■ Dataset excerpt:
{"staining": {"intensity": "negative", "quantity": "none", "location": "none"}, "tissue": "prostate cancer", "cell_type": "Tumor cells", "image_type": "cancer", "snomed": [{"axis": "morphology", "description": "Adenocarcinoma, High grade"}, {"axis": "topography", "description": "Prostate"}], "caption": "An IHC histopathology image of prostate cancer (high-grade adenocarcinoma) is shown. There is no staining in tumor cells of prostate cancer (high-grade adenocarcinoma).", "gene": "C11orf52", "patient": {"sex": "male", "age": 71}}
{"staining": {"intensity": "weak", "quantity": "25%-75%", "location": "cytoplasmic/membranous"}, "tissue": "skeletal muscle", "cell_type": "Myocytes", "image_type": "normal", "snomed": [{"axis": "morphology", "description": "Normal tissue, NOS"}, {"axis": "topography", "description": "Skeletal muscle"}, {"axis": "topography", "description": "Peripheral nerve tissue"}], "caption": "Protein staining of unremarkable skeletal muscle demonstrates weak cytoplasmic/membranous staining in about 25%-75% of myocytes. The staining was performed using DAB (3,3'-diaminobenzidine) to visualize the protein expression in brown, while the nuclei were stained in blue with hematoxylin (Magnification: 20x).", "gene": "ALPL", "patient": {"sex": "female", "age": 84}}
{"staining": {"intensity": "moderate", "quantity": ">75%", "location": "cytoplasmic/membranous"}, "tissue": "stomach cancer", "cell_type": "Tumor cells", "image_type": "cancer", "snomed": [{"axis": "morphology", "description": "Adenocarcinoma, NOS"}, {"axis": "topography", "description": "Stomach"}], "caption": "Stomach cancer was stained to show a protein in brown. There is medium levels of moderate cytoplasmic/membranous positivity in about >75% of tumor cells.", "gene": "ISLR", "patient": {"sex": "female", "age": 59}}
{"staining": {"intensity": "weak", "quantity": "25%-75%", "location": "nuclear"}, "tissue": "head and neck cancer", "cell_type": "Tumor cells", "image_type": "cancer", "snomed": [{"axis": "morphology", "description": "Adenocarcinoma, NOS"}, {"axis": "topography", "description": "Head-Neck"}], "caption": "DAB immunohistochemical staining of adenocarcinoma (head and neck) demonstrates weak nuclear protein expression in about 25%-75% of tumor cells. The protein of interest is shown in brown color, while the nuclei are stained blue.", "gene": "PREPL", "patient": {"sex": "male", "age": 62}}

■ Your assignment:
What you give back should be exactly the lines from the one with "cancer was stained" through the final line of the listing, and no others.

■ Answer to this exercise:
{"staining": {"intensity": "moderate", "quantity": ">75%", "location": "cytoplasmic/membranous"}, "tissue": "stomach cancer", "cell_type": "Tumor cells", "image_type": "cancer", "snomed": [{"axis": "morphology", "description": "Adenocarcinoma, NOS"}, {"axis": "topography", "description": "Stomach"}], "caption": "Stomach cancer was stained to show a protein in brown. There is medium levels of moderate cytoplasmic/membranous positivity in about >75% of tumor cells.", "gene": "ISLR", "patient": {"sex": "female", "age": 59}}
{"staining": {"intensity": "weak", "quantity": "25%-75%", "location": "nuclear"}, "tissue": "head and neck cancer", "cell_type": "Tumor cells", "image_type": "cancer", "snomed": [{"axis": "morphology", "description": "Adenocarcinoma, NOS"}, {"axis": "topography", "description": "Head-Neck"}], "caption": "DAB immunohistochemical staining of adenocarcinoma (head and neck) demonstrates weak nuclear protein expression in about 25%-75% of tumor cells. The protein of interest is shown in brown color, while the nuclei are stained blue.", "gene": "PREPL", "patient": {"sex": "male", "age": 62}}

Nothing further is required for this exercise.